“Are you really going to London to-morrow, Madame?”
“Yes, Madame, really!” answered Audrey firmly, without the least hesitation.
“How I regret it! For this reason. I wished so much to make your acquaintance. I mean—to know you a little. You go perhaps in the afternoon? Could you not do me the great pleasure of coming to lunch with me? I inhabit the Quai Voltaire. It is all that is most convenient.”
Audrey was startled and suspicious, but she could not deny the persuasiveness of the invitation.
“Ah! Madame!” she said. “I know not at what hour we go. But even if it should be in the afternoon there is the packing—you know—in a word....”
“Listen,” Madame Piriac proceeded, bending even more intimately towards her. “Be very, very kind. Come to see me to-night. Come in my car. I will see that you reach the Rue Delambre afterwards.”
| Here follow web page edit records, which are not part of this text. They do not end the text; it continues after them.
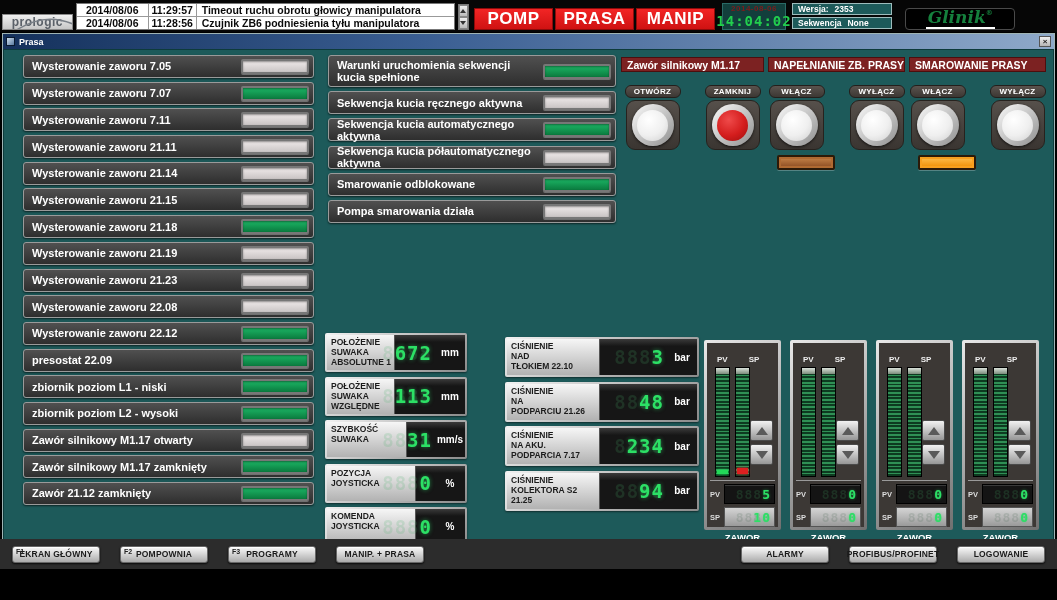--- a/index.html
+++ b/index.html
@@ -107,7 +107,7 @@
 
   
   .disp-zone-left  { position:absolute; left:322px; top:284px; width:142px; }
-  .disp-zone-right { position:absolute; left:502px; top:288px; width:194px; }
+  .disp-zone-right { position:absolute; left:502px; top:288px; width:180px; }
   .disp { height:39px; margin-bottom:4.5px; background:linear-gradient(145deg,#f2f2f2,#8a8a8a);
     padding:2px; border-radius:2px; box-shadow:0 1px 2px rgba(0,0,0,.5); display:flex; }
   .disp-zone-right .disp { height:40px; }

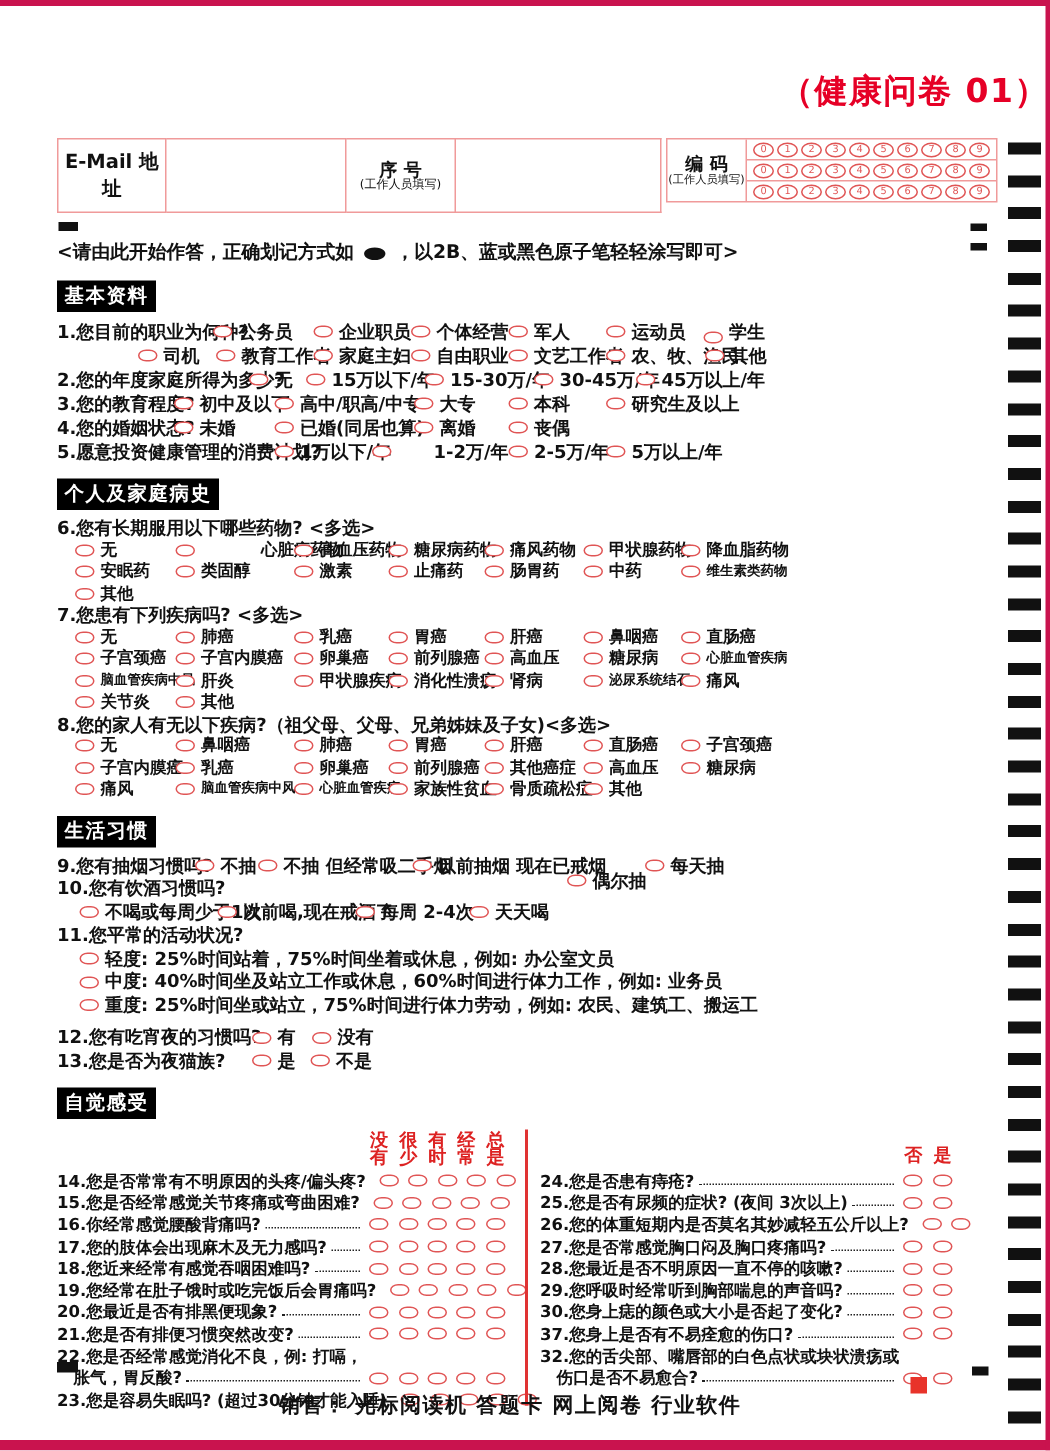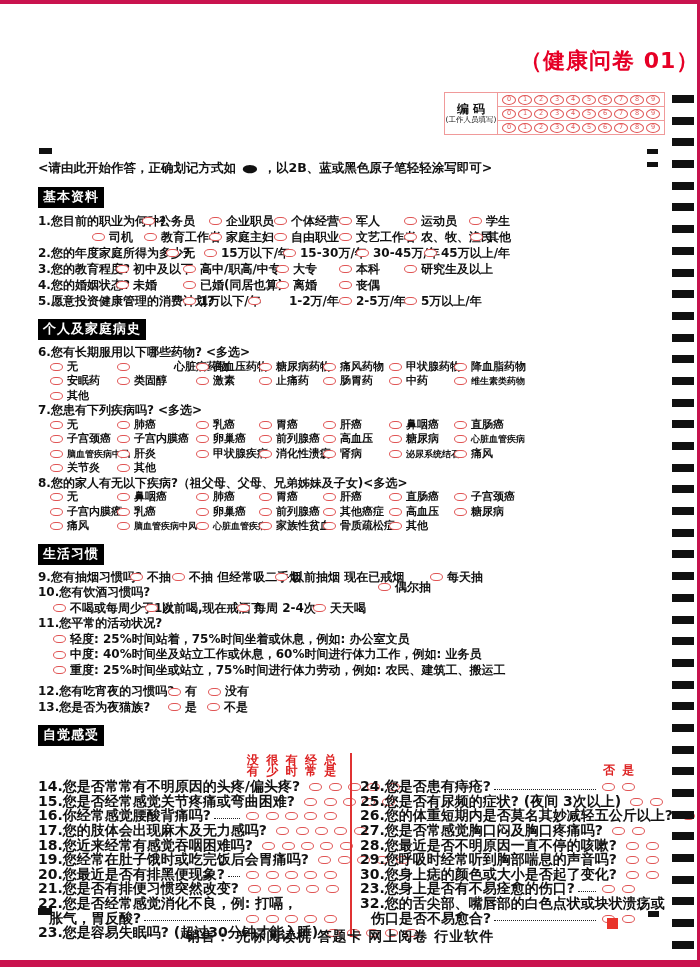--- a/index.html
+++ b/index.html
@@ -110,6 +110,15 @@
         <col style="width:137px">
       </colgroup>
     <tbody>
+    <tr>
+      <td class="lbl">E-Mail 地址</td>
+      <td class="inp"></td>
+      <td class="lbl">
+        <div class="main2">序    号</div>
+        <div class="sub">(工作人员填写)</div>
+      </td>
+      <td class="inp"></td>
+    </tr>
   </tbody>
     </table>
 

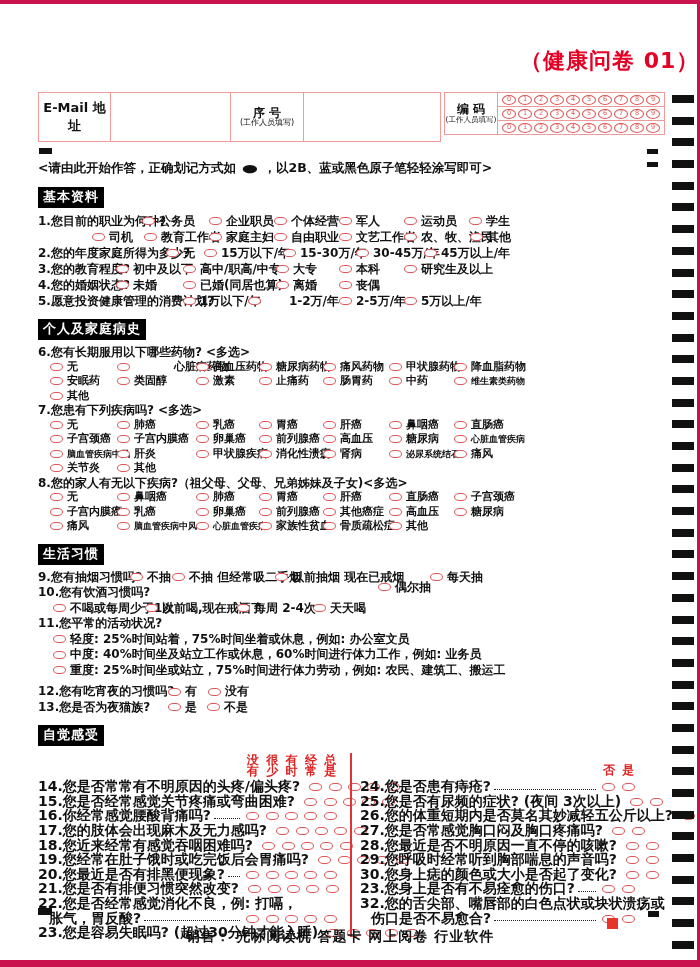--- a/index.html
+++ b/index.html
@@ -196,7 +196,7 @@
             <span class="bubble"></span>
             <span class="opt-label">运动员</span>
           </span>
-          <span class="opt" style="width: 40px;">
+          <span class="opt" style="width: 40px; align-items: flex-end;">
             <span class="bubble"></span>
             <span class="opt-label">学生</span>
           </span>

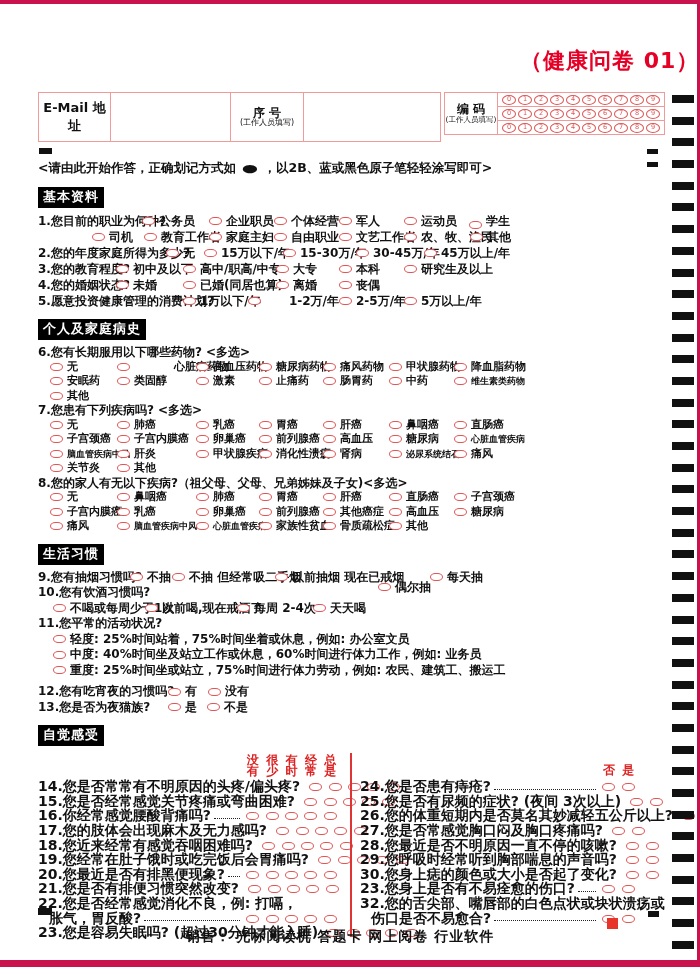--- a/index.html
+++ b/index.html
@@ -68,7 +68,7 @@
   .scale-cell{width:19.4px;text-align:center;color:var(--scalered);font-weight:bold;
               font-size:12px;display:flex;flex-direction:column;align-items:center;line-height:11px;}
   .col-1 .scale-cell{display:block;line-height:14px;}
-  .rate-row{display:flex;align-items:center;height:14.6px;font-size:14px;font-weight:bold;}
+  .rate-row{display:flex;align-items:center;height:14.6px;font-size:11px;font-weight:bold;}
   .rq{white-space:nowrap;flex:none;}
   .rq2{padding-left:11px;}
   .leader{flex:1;border-bottom:1.6px dotted #222;height:0;margin:0 3px;transform:translateY(2px);}

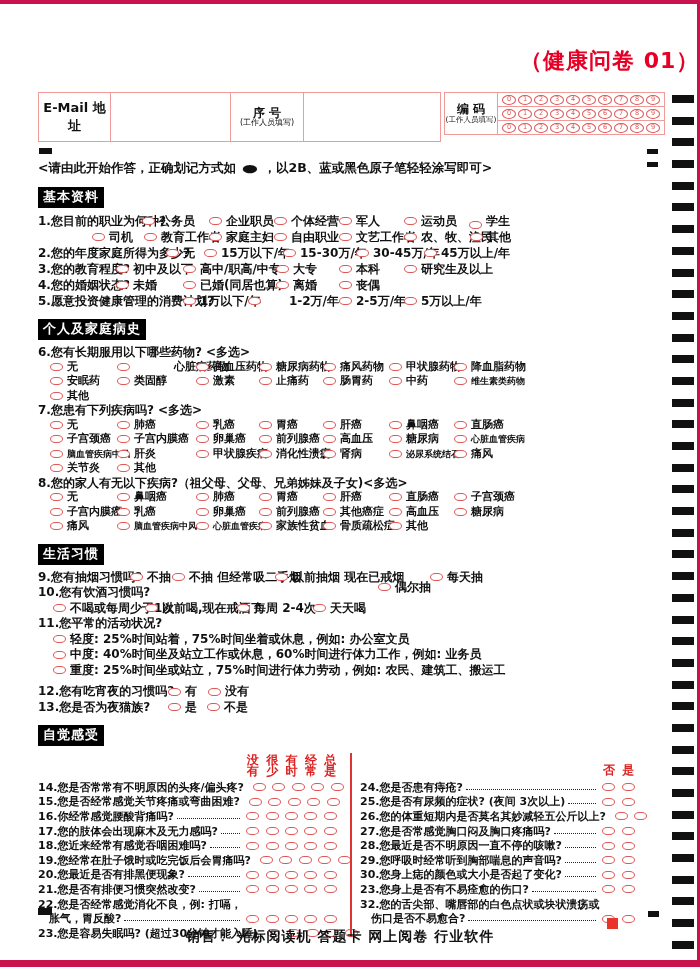--- a/index.html
+++ b/index.html
@@ -1016,7 +1016,7 @@
               </span>
             </div>
             <div class="rate-row">
-              <span class="rq">23.您身上是否有不易痊愈的伤口?</span>
+              <span class="rq">37.您身上是否有不易痊愈的伤口?</span>
               <span class="leader"></span>
               <span class="rate-bubbles">
                 <span class="rate-cell">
“But Madame, we are at the Hôtel du Danube. I have my own car. You are very amiable.”
Madame Piriac was a little taken aback.
“So much the better,” she said, in a new tone. “The Hôtel du Danube is nearer still. But come in my car. Mademoiselle Ingate can return in yours. Do not desolate me.”
“Does she know who I am?” thought Audrey, and then: “What do I care if she does?”